LiveJournal requires actual thought. So, if you're not into thinking, you probably won't brave posting an entry. That's another reason why twitter is so popular: it's the blogging space for people who can't blog!
no subject
Date: 2017-07-22 11:29 pm (UTC)And because people, by and large, no longer wish to take the time to sit, read, and reflect, sites like LJ or DW are going to be left in the dust. I'm surprised, tbh, that DW is still viable. But for how long?
no subject
Date: 2017-07-23 01:28 am (UTC)I swear though, celebrities are the key. If there were a bunch of celebs that chose to use LiveJournal the way they all got twitter accounts, everyone would be here. You could still post at 140 characters an entry so it's not like you couldn't keep your LJ posts "tweet" sized.
I do wonder about the "how long" part as well. DW got a boost with the Russian TOS issue this past December as a bunch more people got accounts there. I guess that means they're good for at least one more year...
no subject
Date: 2017-07-23 03:18 pm (UTC)I once had a RL friend on Facebook ask me point blank why so many of my other friends "write so much". I hate questions like that because I always keep online and offline people as separate as possible, so I was like, well, we're writers! My friend looked at me like I had 1001 heads. Then it dawned on me: Places like LJ and DW are foreign countries to most people because OMG who wants to sit and WRITE?!?!?
no subject
Date: 2017-07-23 04:13 pm (UTC)For whatever reason, it's a lock that not everyone is willing to leave LiveJournal, and, just like the founding of the United States, it requires all of the colonies to agree to break free for this to work.

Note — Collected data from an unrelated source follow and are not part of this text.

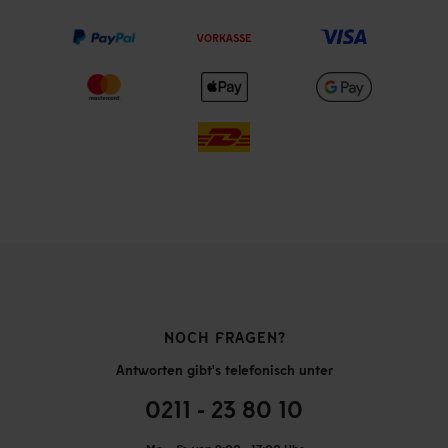
VORKASSE
NOCH FRAGEN?
Antworten gibt's telefonisch unter
0211 - 23 80 10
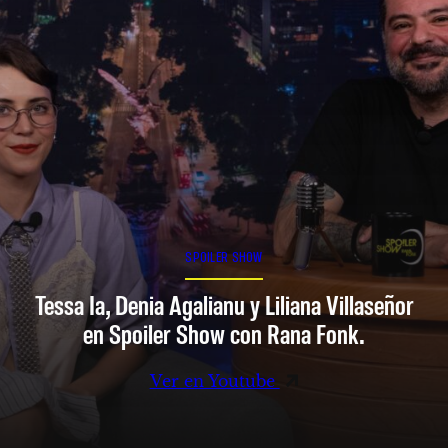
SPOILER SHOW
Tessa Ia, Denia Agalianu y Liliana Villaseñor
en Spoiler Show con Rana Fonk.
Ver en Youtube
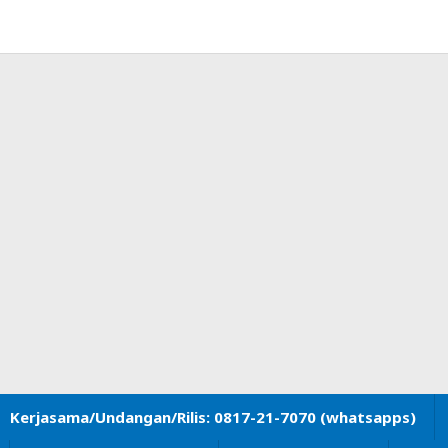
Kerjasama/Undangan/Rilis: 0817-21-7070 (whatsapps)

When I worked as a DJ, the bar managers and club owners were especially pained to pay me, and sometimes they not so subtly let me know it. Why? Because from their POV all I was doing was "playing music." I was a glorified jukebox, simply putting on songs. There was no understanding of how I did it, the methodology of it, the talent it took to make the night work. And that's a problem we face. While everyone writes, not everyone is a writer, and that's the distinction that can go overlooked.
The blog form is about writing, there is no doubt. And it's a great place to read other writers, to work on the craft, to hash things out in a kind of think tank. If you want to be a writer you have to write, and write a lot! People who don't want to be writers just wouldn't understand that.